Including luxury brands in an incentive program can be a great way to dress it up and give participants something to stretch for--believing that if they just work a little harder they might have a shot at earning that high-quality, luxury item. But incentive end-users should also make sure the luxury item fits the demographics and profile of participants.
But don't let your luxury item become the be-all and end-all of your program, says Dana Slockbower, Director of Marketing for Rymax. 'You need to have quality branded products at price points for everyone,' she says. 'Some people will be driven by that aspirational luxury item they can work towards, but others need to feel they can actually achieve their goals and get something of value in return.'
It becomes demotivating, in fact, 'to offer rewards that cannot be reached,' says Norma Jean Knollenberg of Top Brands, 'regardless of the brand or the perceived luxury value of the brand.'
("Living in the Lap of Luxury (Brands)", Motivation Strategies, Vol. 11, Issue 4, Fall 2007. p. 22)

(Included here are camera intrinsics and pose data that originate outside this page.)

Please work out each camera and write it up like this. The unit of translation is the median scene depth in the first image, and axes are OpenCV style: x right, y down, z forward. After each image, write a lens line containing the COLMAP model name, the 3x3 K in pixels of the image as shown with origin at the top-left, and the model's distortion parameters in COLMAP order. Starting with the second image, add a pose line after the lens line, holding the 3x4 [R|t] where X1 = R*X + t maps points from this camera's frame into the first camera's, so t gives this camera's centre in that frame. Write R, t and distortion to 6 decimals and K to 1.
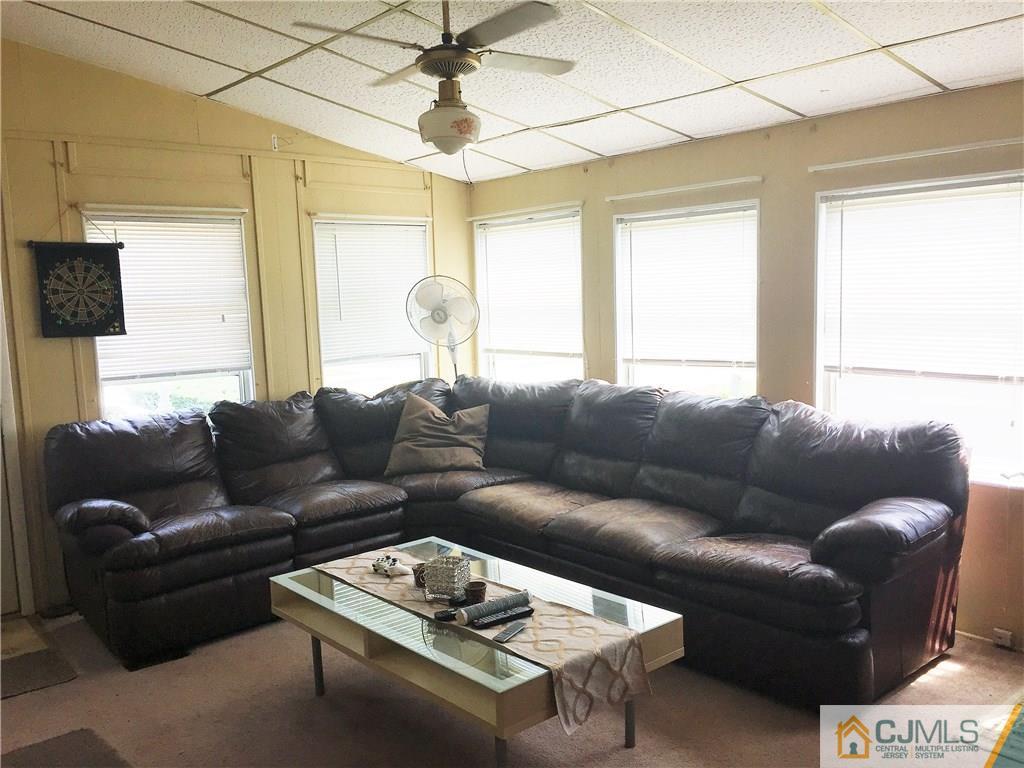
lens RADIAL K [[876.4, 0, 513.9], [0, 876.4, 388.4], [0, 0, 1]] dist [0.068942, -0.094630]
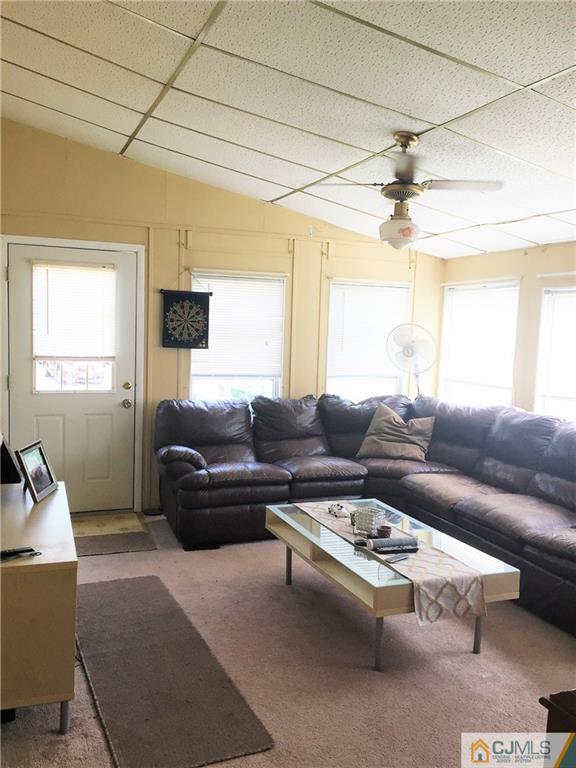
lens RADIAL K [[657.3, 0, 272.5], [0, 657.3, 386.4], [0, 0, 1]] dist [0.068942, -0.094630]
pose [[0.939655, 0.094539, -0.328802, 0.081737], [-0.102005, 0.994769, -0.005489, 0.002244], [0.326563, 0.038697, 0.944383, -0.105216]]
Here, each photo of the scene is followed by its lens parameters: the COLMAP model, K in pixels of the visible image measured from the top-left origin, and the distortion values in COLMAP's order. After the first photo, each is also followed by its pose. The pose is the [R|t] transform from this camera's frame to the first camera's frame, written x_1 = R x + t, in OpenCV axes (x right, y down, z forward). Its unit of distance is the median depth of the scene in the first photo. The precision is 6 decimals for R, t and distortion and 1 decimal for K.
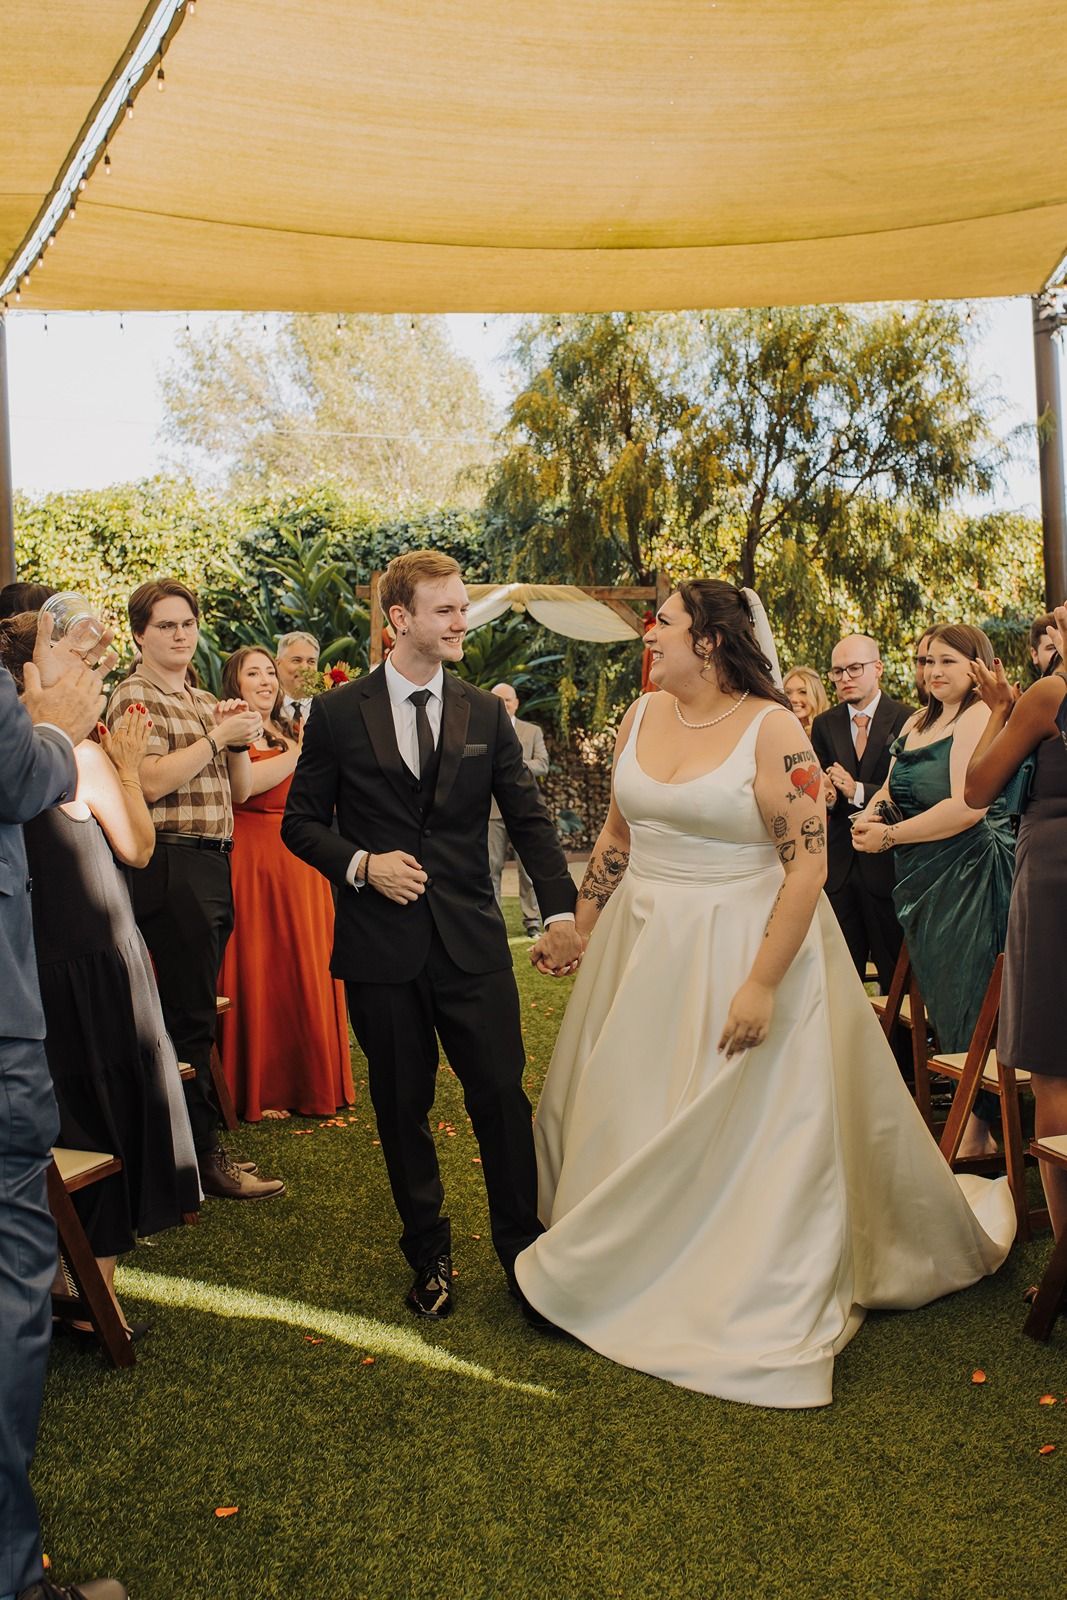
lens RADIAL K [[2480.9, 0, 530.9], [0, 2480.9, 856.3], [0, 0, 1]] dist [-0.115316, 1.154031]
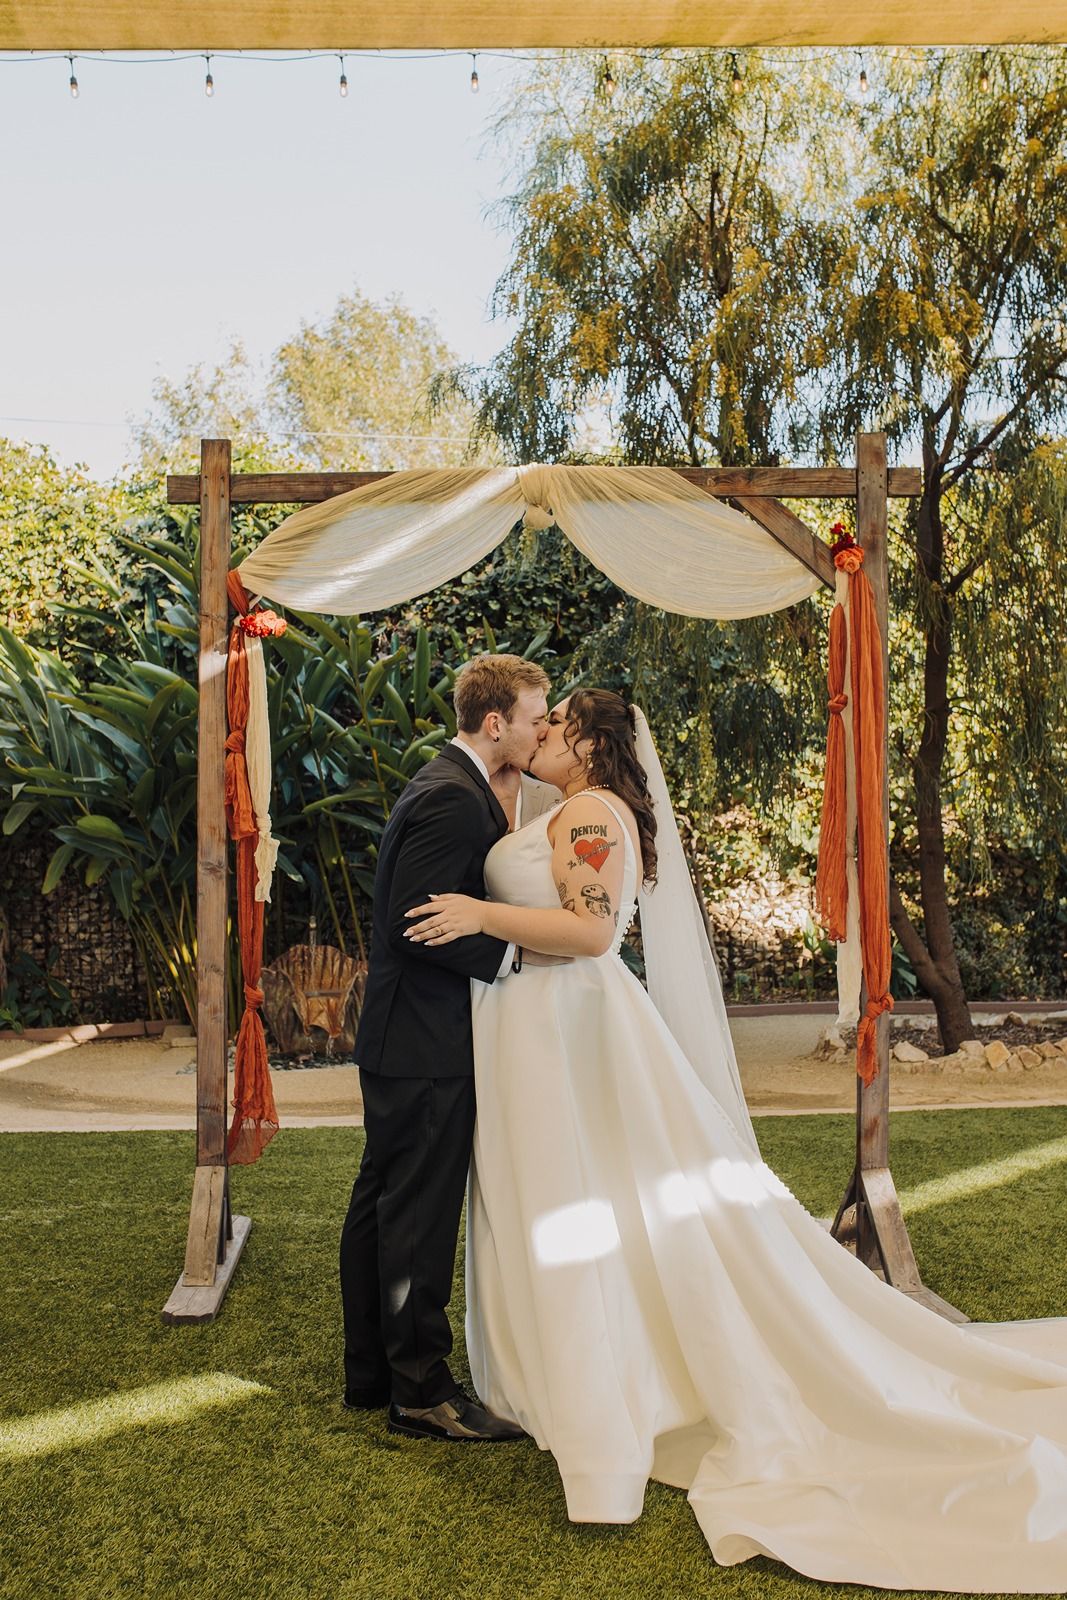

So why is this interesting? Not because it's particularly insightful--if one remembers the chapter from high school psychology class, one can probably resurrect that page about the rats in the cage with the electrified floor and learned helplessness. What's interesting is that it's coming from what can only be called "the heart of the GEC beast"--capitalism at its finest, where competition is celebrated, and good citizenship is a PR strategy, not a responsibility (previous issues have talked about how companies perceived as "green" are rising in popularity without any need to address the issue of being green vs. being perceived as green).
Yet even here, there's a recognition that "offering rewards that cannot be reached" can be demotivating. Yet the quintessence of the GEC paradigm is the understanding that education serves the purpose of increasing one's success in the marketplace. It has no "backup plan", no "quality branded products at price points for everyone" for someone who looks around h/erself and doesn't see people succeeding in the marketplace; it has nothing to say to someone who recognizes that h/er job opportunities are limited by factors that have little to do with education. It has only that dream to sell; anyone who doesn't believe is accused of not dreaming hard enough. There is no recognition (in the education policies proposed in the GEC paradigm) that there needs to be a reason to attend school that helps students "feel they can actually achieve their goals and get something of value in return."

And nevermind the idea of being first in the world in all subjects and all elements of the global economy is to offer "rewards that cannot be reached", no matter how "luxury" such an idea might seem. From reading articles like this, it seems apparent that even the business community (which educationists are supposed to be falling over themselves to emulate) recognizes that not everyone is the top salesperson; motivation strategies exist to help improve the overall efforts and effects of the sales staff, but not everyone can (or wants to) "achieve at world-class levels". Yet, to point out such a fact in education policy is complete heresy--seen as proof that one recognizes others as categorically inferior, rather than proof that one recognizes the belief that "everyone wants a Rolex" is a categorically inferior belief.